Recent revelations have surfaced regarding the extent to which U.S. corporations have exploited offshore tax jurisdictions to the tune of at least $40 billion since the outset of 2025. A significant analysis has disclosed that many companies have engaged in intricate manoeuvres to divert earnings to low- or no-tax territories, a practice that has been facilitated by policy shifts under the Trump administration.
A Shift in Policy and Its Consequences
The departure of the United States from an international initiative aimed at curbing offshore tax evasion has proven advantageous for corporate entities. Following President Trump’s withdrawal from this 13-year global effort, which sought to impose a minimum corporate tax, American firms have taken full advantage of tax havens, with Malta, Bermuda, and Cyprus emerging as popular destinations.
A comprehensive review of securities filings from nearly 500 firms revealed that these companies have attributed substantial profits to foreign subsidiaries that often lack a physical presence in these jurisdictions. The findings illustrate a clear trend of profit shifting, with firms reaping the benefits of tax avoidance strategies that, while technically legal, raise ethical concerns.
Major Players in the Tax Game
Among the notable beneficiaries of these practices, American Express managed to sidestep $423 million in taxes through its operations in Jersey, while PayPal halved its tax liability in 2025, thanks to its Singaporean units. Abbott Laboratories stands out as a prime example, claiming that all its global profits were generated by a subsidiary in Malta, which has no employees. This strategy alone allowed Abbott to reduce its tax obligations by $336 million last year.
The trend spans nearly every sector, from retail giants like Walmart and Uber to financial services firms such as Mastercard and Pepsi, illustrating the widespread nature of these tactics. To contextualise the magnitude of tax avoidance, the $40 billion figure could triple the annual budgets of key federal agencies such as the Federal Aviation Administration or U.S. Customs and Border Protection.
Legal or Ethical? The Fine Line of Tax Avoidance
On the surface, these offshore tax strategies may not contravene existing laws, yet the Internal Revenue Service (IRS) has indicated that some corporations may be pushing the boundaries. Tax experts have voiced concerns that the current regulatory environment, exacerbated by the Trump administration’s decisions, opens avenues for even more aggressive tax avoidance tactics.
Philip Marcovici, a former chair of European tax practice at Baker McKenzie, stated, “Accommodating the U.S.’s refusal to participate in the global reforms opens up the door to abuse.” This sentiment underscores the ethical implications of profit shifting, as companies leverage international loopholes to minimise tax liabilities.
The Impact of Legislative Changes
The backdrop to this tax avoidance phenomenon is rooted in the 2017 tax reform legislation, which was designed as a crackdown on such practices. However, the law included provisions that allowed corporations to blend profits from domestic and offshore operations, effectively negating the intended impact of the reforms. While the Biden administration attempted to join an OECD-led initiative to impose a global minimum corporate tax, domestic political hurdles have thus far stymied progress.
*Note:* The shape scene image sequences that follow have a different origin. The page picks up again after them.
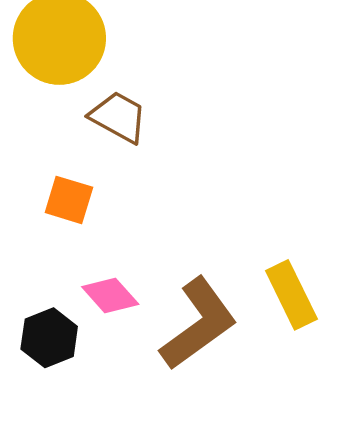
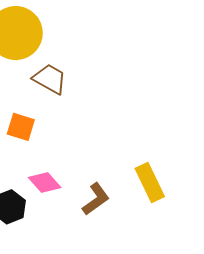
brown L-shape: (198, 324) -> (96, 199), size x0.6

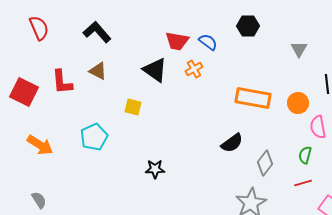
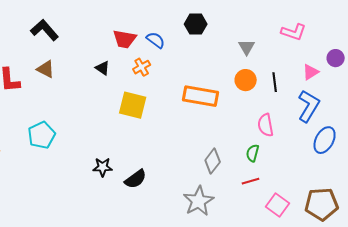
black triangle: (155, 70) -> (103, 68), size x0.6
orange circle: (298, 103) -> (246, 80), moved
yellow square: (133, 107) -> (133, 105), moved, size x1.6
black semicircle: (232, 143) -> (136, 179), moved

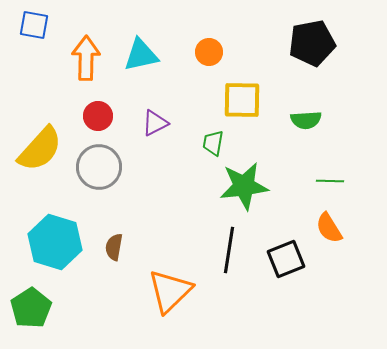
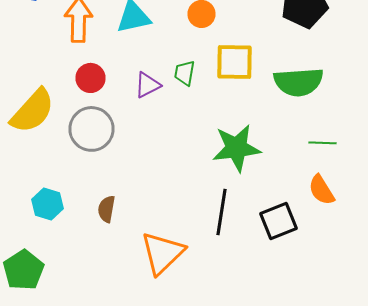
green semicircle: (306, 120) -> (298, 82), size x1.6
green trapezoid: (213, 143) -> (184, 73), moved
cyan hexagon: (55, 242) -> (48, 204), size x0.6

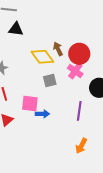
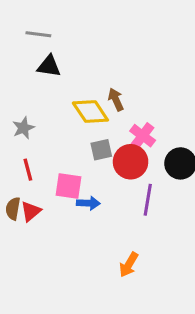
red circle: (79, 54) -> (131, 162), moved
orange arrow: (81, 146) -> (129, 265), moved

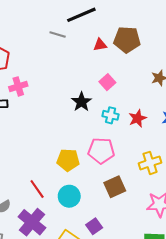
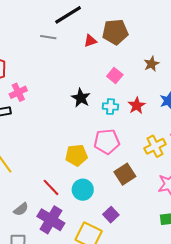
pink square: (107, 82) -> (115, 75), moved

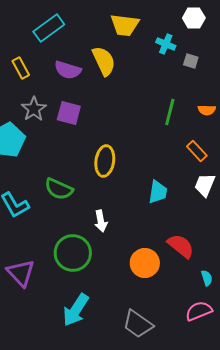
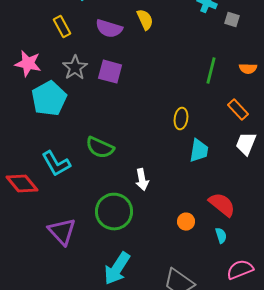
yellow semicircle: (104, 61) -> (145, 20), size x0.7
yellow ellipse: (105, 161) -> (181, 119), moved, size x0.7
orange circle: (145, 263) -> (186, 222), size x0.6
cyan semicircle: (207, 278) -> (221, 236), moved

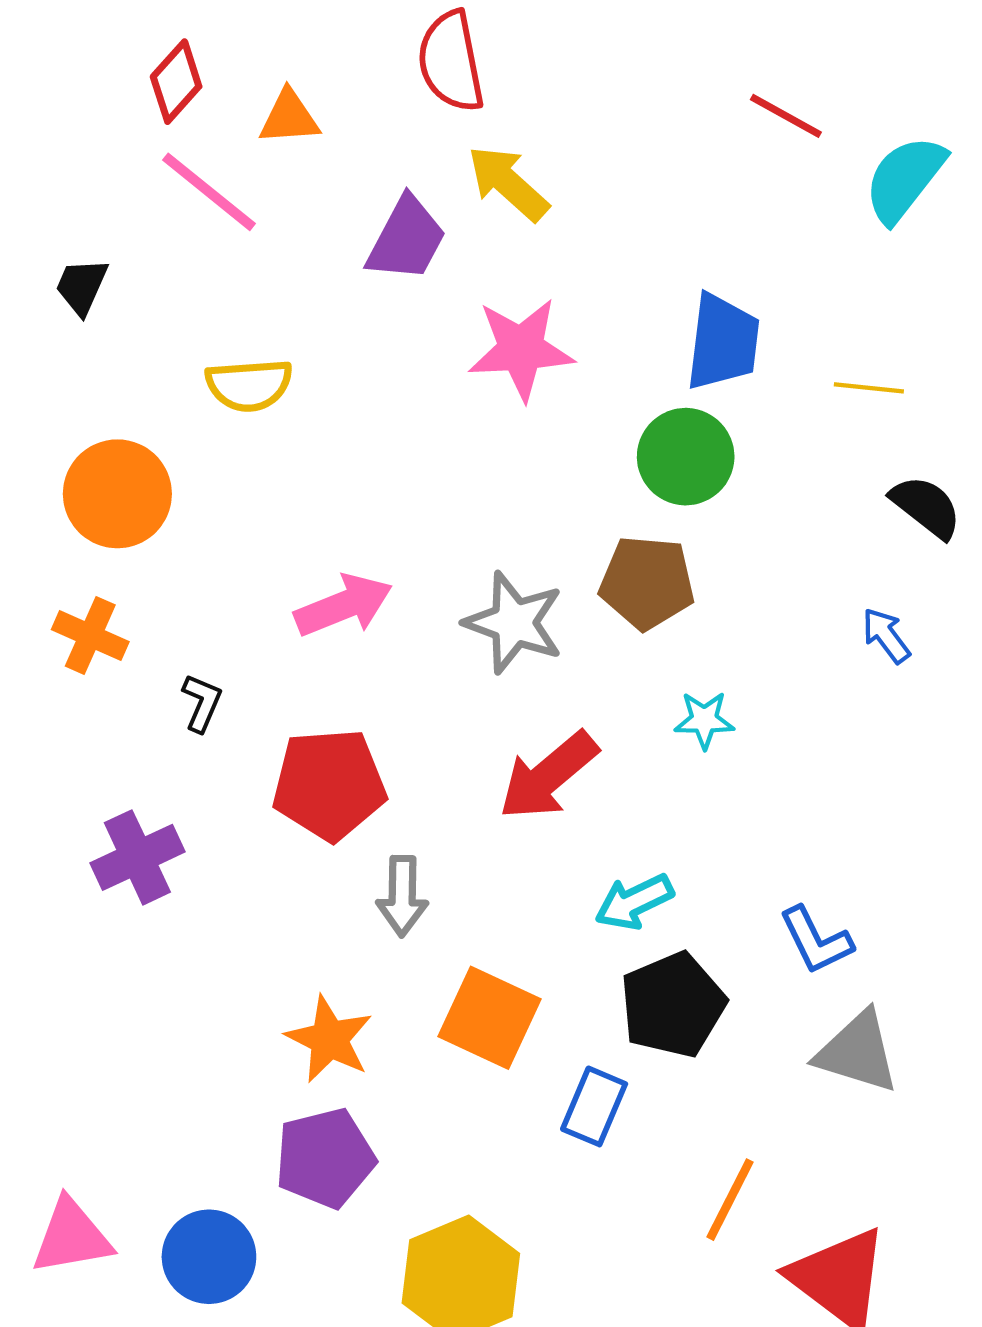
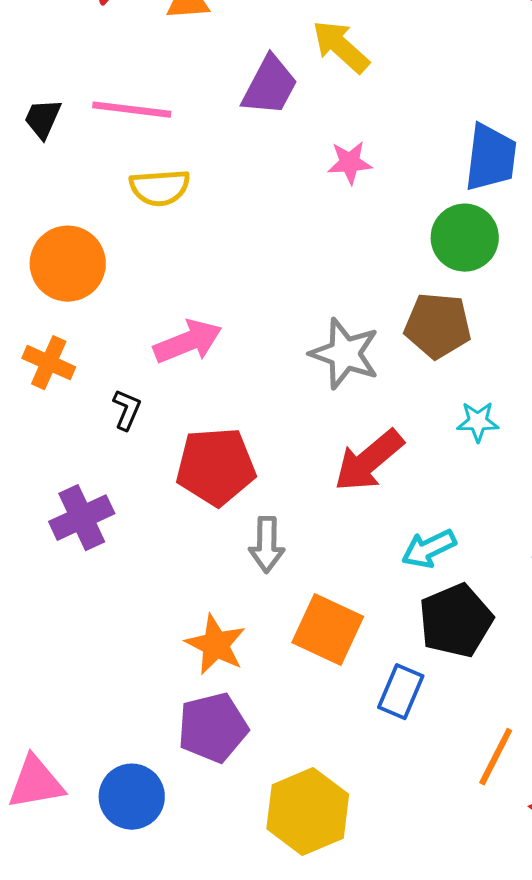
pink line: (209, 192) -> (132, 110), moved, turned -32
pink star: (521, 349) -> (350, 163), size x0.6
pink arrow: (344, 605) -> (188, 342), moved

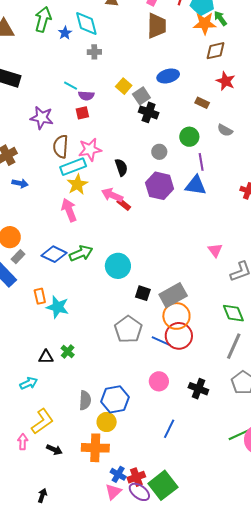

The current landscape permits U.S. firms to exploit favourable tax regimes, particularly in jurisdictions that have delayed implementing the minimum tax requirements set forth by the OECD. For instance, Malta is not expected to enforce its minimum tax until the end of 2029, further incentivising corporations to allocate profits there.
Why it Matters
The implications of these tax strategies extend beyond mere financial metrics; they reflect a broader narrative about corporate responsibility and the equitable distribution of tax burdens. As companies continue to exploit offshore havens, the erosion of public trust in the fairness of the tax system grows. The $40 billion in taxes avoided could have funded vital public services, highlighting the urgent need for comprehensive tax reform and renewed international cooperation to address the ongoing challenges of tax avoidance in a globalised economy.